1. Implement the Instruction Memory as specified, test your program and note the number of clock cycles taken.

Following are the parameters to use when designing the Instruction Cache:

- Cache size should be 16 words (64-bytes).
- Use direct-mapped block placement.
- Use a block size of 4-words (16-bytes). (Cache has four entries, each of which can store a 16-byte data block, hence a total size of 64 bytes. Note that you should also store the address Tag for each cache entry.)
- Each cache entry should be associated with a Valid bit. This should be used to indicate "empty" and "used" cache entries. At the very beginning, all entries are invalid.
- No Dirty bit is needed, as we don't write to the instruction memory.
- No write-policy is needed, as we don't write to the instruction memory.
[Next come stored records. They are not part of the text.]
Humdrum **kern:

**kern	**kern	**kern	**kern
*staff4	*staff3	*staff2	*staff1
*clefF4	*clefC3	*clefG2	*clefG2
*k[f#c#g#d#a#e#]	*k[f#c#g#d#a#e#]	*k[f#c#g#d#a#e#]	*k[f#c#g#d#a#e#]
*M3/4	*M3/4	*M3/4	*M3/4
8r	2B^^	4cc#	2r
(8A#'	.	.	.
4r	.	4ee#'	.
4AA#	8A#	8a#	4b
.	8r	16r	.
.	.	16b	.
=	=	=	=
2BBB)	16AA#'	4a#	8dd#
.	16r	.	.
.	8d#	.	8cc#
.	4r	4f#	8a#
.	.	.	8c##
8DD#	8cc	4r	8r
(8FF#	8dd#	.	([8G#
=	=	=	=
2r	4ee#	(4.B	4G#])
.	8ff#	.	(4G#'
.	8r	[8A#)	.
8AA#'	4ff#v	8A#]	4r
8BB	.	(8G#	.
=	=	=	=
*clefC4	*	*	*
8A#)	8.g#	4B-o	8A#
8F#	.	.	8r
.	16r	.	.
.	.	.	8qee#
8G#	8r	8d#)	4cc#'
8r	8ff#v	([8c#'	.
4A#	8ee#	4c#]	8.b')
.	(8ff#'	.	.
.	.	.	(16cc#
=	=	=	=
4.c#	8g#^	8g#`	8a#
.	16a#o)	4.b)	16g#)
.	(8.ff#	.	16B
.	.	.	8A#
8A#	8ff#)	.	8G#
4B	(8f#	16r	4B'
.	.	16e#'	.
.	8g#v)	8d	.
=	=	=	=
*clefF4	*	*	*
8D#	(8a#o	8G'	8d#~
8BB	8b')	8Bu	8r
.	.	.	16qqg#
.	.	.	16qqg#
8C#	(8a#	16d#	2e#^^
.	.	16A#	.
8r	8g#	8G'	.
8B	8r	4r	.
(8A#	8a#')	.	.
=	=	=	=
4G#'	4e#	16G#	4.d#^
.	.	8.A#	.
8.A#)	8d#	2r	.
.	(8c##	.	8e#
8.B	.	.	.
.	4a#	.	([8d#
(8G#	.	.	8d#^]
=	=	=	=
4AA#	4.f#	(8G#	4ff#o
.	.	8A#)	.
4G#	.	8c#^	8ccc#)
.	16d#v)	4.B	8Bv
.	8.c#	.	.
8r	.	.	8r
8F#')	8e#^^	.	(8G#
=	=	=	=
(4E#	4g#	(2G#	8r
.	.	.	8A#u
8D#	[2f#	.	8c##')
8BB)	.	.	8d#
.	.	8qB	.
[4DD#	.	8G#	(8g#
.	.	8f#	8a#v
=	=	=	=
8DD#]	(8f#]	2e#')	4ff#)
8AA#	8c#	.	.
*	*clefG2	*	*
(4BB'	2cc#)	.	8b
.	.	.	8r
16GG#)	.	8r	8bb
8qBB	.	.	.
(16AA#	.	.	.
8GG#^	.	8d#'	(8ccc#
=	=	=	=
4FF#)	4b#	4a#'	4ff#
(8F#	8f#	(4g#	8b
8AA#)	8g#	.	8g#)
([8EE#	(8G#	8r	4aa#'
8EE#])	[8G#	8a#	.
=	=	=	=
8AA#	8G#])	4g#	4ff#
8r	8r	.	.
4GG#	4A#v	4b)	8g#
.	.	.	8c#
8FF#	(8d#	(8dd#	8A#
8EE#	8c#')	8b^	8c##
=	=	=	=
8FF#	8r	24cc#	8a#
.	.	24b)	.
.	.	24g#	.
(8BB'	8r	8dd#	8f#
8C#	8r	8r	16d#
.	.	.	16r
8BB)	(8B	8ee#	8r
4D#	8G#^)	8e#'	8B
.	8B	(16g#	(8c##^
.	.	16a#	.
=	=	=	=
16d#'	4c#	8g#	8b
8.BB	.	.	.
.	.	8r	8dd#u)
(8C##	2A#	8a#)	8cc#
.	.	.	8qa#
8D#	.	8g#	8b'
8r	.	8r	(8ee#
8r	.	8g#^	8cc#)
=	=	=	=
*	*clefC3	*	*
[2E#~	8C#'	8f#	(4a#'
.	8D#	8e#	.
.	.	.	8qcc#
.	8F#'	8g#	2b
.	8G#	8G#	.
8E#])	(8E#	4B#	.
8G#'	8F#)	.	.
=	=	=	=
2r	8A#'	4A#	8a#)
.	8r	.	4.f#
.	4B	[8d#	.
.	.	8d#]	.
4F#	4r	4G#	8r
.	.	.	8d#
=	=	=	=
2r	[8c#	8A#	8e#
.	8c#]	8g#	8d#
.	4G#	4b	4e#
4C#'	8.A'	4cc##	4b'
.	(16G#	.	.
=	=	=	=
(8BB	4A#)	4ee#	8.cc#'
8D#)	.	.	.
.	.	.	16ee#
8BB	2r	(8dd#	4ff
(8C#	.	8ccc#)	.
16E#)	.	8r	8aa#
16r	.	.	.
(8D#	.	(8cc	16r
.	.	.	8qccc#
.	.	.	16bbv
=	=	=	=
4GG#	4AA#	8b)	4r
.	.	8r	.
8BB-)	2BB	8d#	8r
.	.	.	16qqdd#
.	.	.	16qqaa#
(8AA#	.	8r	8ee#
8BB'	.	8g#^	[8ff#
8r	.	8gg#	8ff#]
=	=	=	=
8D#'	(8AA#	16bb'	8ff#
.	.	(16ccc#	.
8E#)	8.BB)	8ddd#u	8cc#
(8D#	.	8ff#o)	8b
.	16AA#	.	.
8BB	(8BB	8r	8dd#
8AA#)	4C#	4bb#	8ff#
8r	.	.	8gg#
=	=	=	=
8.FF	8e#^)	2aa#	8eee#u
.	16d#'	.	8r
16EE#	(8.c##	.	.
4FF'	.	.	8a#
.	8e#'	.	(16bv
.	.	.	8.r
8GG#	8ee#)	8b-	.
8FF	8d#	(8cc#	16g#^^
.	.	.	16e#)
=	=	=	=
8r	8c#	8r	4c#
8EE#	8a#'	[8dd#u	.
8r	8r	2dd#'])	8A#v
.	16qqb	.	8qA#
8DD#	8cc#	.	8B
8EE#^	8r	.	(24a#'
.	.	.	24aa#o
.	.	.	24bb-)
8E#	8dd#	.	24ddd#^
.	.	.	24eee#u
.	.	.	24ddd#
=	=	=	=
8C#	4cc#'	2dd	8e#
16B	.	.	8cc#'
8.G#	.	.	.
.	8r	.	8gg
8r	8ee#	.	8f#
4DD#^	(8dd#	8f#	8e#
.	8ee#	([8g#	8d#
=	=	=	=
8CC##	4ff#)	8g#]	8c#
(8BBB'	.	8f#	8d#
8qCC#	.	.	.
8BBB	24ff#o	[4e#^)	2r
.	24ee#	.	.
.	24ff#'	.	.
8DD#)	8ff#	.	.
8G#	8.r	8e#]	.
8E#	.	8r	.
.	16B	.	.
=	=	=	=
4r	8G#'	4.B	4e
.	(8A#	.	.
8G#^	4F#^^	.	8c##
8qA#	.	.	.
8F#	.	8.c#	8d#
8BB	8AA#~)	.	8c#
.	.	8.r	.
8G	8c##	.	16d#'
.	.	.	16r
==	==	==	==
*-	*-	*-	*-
Your processor fetches a single instruction at a time. Cache controller should divide the address into Tag, Index and Offset sections. Then figure out which cache block/entry should be accessed based on the Index, and perform Tag comparison to decide if there is a hit. In the case of a hit, controller should determine which instruction (32-bit word) within the block the processor is accessing, based on the Offset.

In the case of a cache miss, the controller should load the missing 4-word (16-byte) block from the Instruction Memory into the cache. To do this load, the cache needs to use a **6-bit block-address** (this block-address is composed with the Tag and Index portions of the original byte-address, ignoring the Offset). After loading the cache entry with the new data, you must update the Tag and Valid bits for that entry.

Note that the interface between the Instruction Cache and the Instruction Memory transfers data as 4-word (16-byte) blocks. Therefore, the cache controller should provide 6-bit block-addresses to the memory. **You must modify your Instruction Memory** module accordingly to use 6-bit block addresses and 128-bit READ\_INST signals.

- 1. Implement an Instruction Cache module as specified, modify the Instruction Memory accordingly and connect them.
- 2. Test your processor with the hardcoded sequence of instructions. Compare the number of clock cycles taken with Part 3-1 above.
- 3. Submit your entire system in the course web-page. You will get additional time for this submission.